Teks yang Diekstrak |
-----

3.      Sebagai musyar’i (pembuat syari’at)
     Sunah tidak diragukan lagi merupakan pembuat syariat dari yang tidak ada dalam al-quran, misalnya di wajibkannya zakat fitrah, disunnahkan aqiqah dan lain-lain. Dalam hal ini, para ulama berbeda pendapat:
1.      sunah itu memuat hal-hal baru yang belum ada dalam al-quran.
2.       sunah tidak membuat hal-hal baru yang tidak ada dalam al-quran, tetapi hanya membuat hal-hal yang ada dalam landasan al-quran.[8]

I.         KehujjahanHadis
   Semua ulama menyepakati kehujjahan hadis muttawatir, namun mereka berbeda pendapat dalam menghukumi hadis ahad, yaitu hadis yang di

wirayatkan dari rasulluallah saw. Oleh seseorang dua orang atau jamaah namun tidak tercapai derajat mutawatir.

-----

Lanjutkan teks mengenai kedudukan sunah dan kehujjahan hadis di atas, dimulai setelah kalimat terakhirnya.

Bahan yang Disediakan |
-----

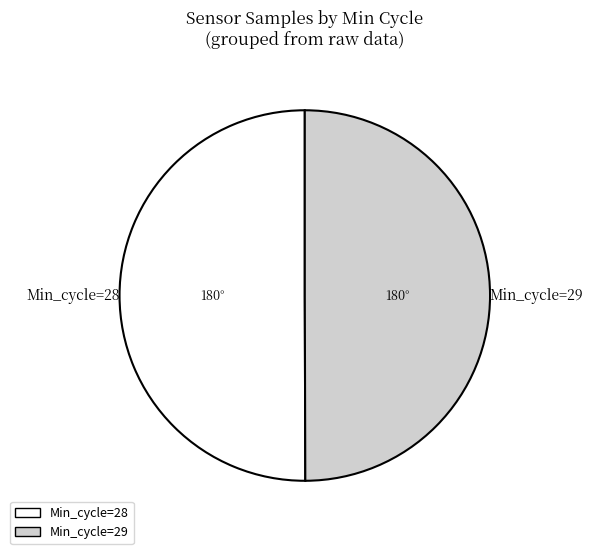

Approximately how many times larger is the value at Min_cycle=28 compared to Min_cycle=29?

1.0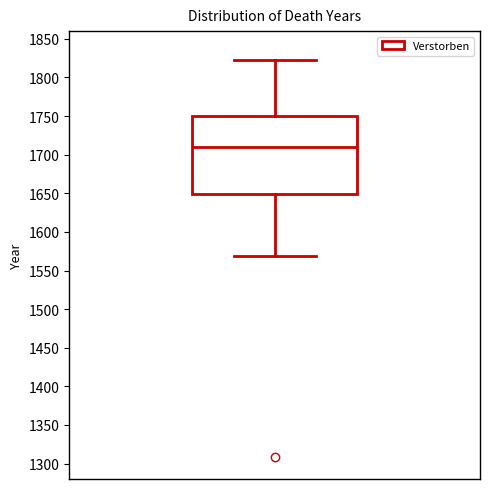

Where does the median line of the box sit on the y-axis? The values are not printed on the chart, so give them approximately, as read against the axis.

1710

-----

Jawaban yang Diharapkan |
1.      Kehujjahan hadis ahad     
      Para ulama telah sepakat tentang kejujjahan hadis ahad jika benar dan yakin berasal dari rasulluallah saw. Dan telah di sepakati oleh para sahabat, tabi’in, dan para ulama setelahnya.
      Pernyataan di atas telah di sepakati oleh para ulama daari semua golongan, kecuali golongan mu’tazilah. Pendapat kaum mu’tazilah tersebut bisa di pandang sebagai pendapat yang keliru, karena mereka telah mengingkari sebagai ketetapan yang berkembang dan sesuai dengan al-quran.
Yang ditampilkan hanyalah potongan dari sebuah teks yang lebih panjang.